EXERCISE DETAILS:
Number of lines below with the word "class": state it and write nothing more.

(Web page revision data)
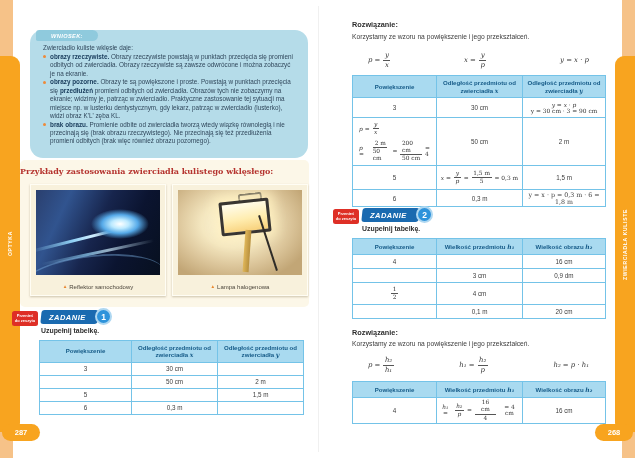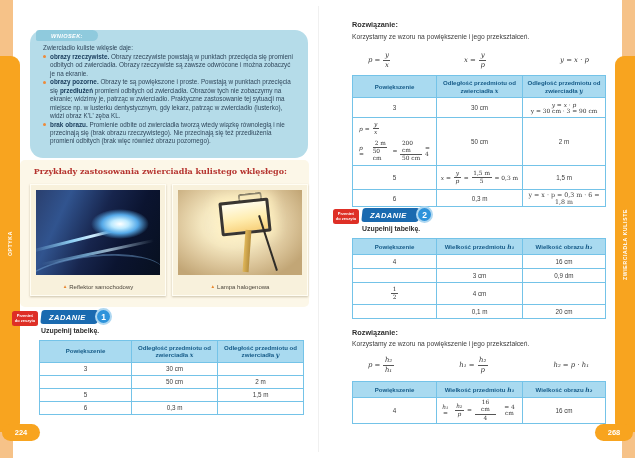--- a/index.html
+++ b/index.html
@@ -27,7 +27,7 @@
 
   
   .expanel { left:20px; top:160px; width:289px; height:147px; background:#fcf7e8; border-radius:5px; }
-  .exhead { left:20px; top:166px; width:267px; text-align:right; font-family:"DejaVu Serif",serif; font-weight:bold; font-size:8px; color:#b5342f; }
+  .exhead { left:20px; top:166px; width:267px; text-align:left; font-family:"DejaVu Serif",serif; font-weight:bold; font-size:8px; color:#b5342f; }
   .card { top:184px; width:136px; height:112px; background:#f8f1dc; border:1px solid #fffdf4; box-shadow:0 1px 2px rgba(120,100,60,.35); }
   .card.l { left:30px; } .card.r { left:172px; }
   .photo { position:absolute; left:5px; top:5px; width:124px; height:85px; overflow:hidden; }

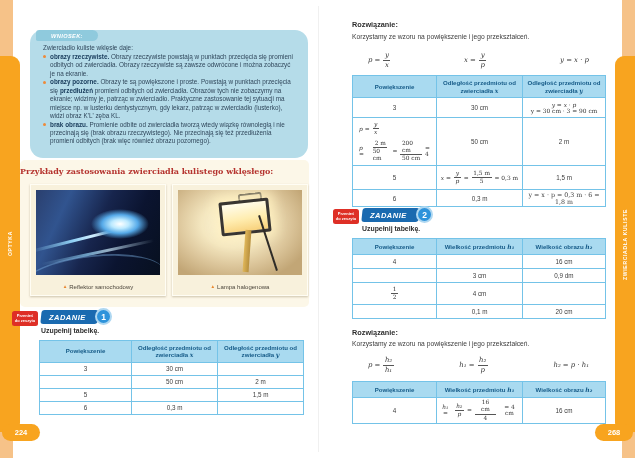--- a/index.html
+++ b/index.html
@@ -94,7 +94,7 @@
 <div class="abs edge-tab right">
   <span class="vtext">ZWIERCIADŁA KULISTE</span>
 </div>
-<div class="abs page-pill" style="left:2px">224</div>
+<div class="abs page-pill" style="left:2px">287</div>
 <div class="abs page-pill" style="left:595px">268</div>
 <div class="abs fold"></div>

TASK RESULT:
6